Das mit dem Tablet für FoH witd spätestens dann lustig, wenn die örtlichen Gegebenheiten ein massives Verbiegen der Einstellungen im Pult erfordert, damit es am FoH funktioniert.
Dann wird sich der Monitorsound auch ändern und dann wäre die Frage, was dann die Band dazu sagt. Ich kenne das XR18 nicht, glaube aber nicht, dass es wie das M32 komplette interne Splits für FoH und Monitor ermöglicht.
Die Idee, die Mikrofonsignale zu splitten und FoH einem dedizierten Menschen zu überlassen, erscheint mir persönlich am sinnvollsten. Dann klingt es zumindest auf dem In Ear immer gleich (vorausgesetzt, die Musiker beherrschen die Mikrofonierung usw, die sie dann ja auch komplett selbst machen müssen) und der FoH kann dann je nach persönlichem Belieben entweder extra Mikrofone aufstellen oder die Splits benutzen.

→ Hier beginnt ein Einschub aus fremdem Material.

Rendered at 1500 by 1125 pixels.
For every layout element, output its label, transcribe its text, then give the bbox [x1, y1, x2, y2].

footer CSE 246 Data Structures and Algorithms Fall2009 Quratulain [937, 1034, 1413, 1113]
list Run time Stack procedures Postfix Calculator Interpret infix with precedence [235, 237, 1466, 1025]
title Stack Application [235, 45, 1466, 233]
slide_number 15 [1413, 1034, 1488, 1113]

Dass sich ein professioneller Techniker vor Ort, der wahrscheinlich besseres und ihm bekannteres Werkzeug dabei hat, auf ein Tablet und ein Pult, das via WLAN angebunden ist und irgendwo auf einer Bühne steht, einlässt, halte ich für sehr unwahrscheinlich.
Ich zumindest würde das ablehnen, außer ich kenne die Band/das Pult und weiß vorher, dass das sicher funktioniert.
Vor allem aber:
Die essentielle Frage, WAS ihnen denn nicht gefallen hat (meiner Erfahrung nach finden die Leute in dem Stadium ihres musikalischen Werdens einfach nur den Monitormix schlecht ohne sagen zu können, was ihnen denn genau nicht passt, was dann wieder dem Tontechniker nicht hilft und am Ende heißt es er hätte keine Ahnung gehabt...) wurde nicht beantwortet. Falls das aber das eigentliche Problem ist, dann wird dieser Ansatz - so sinnvoll der sonst ist - nicht viel bringen außer dass die Band nun nicht mehr den Tontechniker vor Ort dafür verantwortlich machen kann, dass irgendwas nicht passt.